• **ASSIGNMENT**:
Return each line of the records below that contains the word "blood", copying every such line in full.

**********

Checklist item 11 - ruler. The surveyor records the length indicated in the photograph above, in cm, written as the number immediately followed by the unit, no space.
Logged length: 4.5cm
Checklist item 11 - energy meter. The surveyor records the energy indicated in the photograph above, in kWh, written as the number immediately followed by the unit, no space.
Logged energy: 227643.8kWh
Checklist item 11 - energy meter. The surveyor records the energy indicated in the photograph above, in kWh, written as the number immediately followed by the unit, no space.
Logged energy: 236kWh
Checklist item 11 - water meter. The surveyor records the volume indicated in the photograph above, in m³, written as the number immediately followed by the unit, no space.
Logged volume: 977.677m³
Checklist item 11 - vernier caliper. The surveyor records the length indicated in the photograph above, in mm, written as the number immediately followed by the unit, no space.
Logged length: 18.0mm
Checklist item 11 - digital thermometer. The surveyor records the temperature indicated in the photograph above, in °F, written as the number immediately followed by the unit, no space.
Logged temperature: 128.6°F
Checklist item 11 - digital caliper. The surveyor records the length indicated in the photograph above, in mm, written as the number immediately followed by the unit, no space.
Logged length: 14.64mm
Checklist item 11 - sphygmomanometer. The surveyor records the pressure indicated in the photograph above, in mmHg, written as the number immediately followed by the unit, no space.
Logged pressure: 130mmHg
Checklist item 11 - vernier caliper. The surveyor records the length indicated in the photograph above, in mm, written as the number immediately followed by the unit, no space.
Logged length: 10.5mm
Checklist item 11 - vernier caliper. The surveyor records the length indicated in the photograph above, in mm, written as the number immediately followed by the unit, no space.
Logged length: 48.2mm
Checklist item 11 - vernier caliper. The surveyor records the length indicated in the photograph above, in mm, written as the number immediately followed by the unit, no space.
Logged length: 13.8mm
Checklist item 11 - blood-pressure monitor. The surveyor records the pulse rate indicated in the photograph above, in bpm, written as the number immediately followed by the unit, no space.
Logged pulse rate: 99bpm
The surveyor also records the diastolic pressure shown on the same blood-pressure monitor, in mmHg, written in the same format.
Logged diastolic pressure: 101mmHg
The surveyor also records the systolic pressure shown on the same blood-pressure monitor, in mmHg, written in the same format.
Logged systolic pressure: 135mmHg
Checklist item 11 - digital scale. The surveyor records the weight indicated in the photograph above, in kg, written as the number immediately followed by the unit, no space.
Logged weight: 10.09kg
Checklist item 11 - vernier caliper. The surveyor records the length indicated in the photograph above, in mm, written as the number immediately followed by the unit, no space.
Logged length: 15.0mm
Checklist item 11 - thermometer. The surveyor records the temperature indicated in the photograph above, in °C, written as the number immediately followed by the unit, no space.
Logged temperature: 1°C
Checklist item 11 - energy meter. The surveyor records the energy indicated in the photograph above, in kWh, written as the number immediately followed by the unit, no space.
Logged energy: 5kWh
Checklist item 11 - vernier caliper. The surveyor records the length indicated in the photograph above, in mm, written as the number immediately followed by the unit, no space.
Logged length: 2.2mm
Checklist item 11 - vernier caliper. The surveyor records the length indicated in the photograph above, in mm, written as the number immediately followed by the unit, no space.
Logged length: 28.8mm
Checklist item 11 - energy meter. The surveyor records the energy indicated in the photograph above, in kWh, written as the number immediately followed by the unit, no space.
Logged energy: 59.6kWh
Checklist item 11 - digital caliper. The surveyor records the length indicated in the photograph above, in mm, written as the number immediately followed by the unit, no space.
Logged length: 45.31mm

**********

• **OUTPUT OF THE TASK**:
Checklist item 11 - blood-pressure monitor. The surveyor records the pulse rate indicated in the photograph above, in bpm, written as the number immediately followed by the unit, no space.
The surveyor also records the diastolic pressure shown on the same blood-pressure monitor, in mmHg, written in the same format.
The surveyor also records the systolic pressure shown on the same blood-pressure monitor, in mmHg, written in the same format.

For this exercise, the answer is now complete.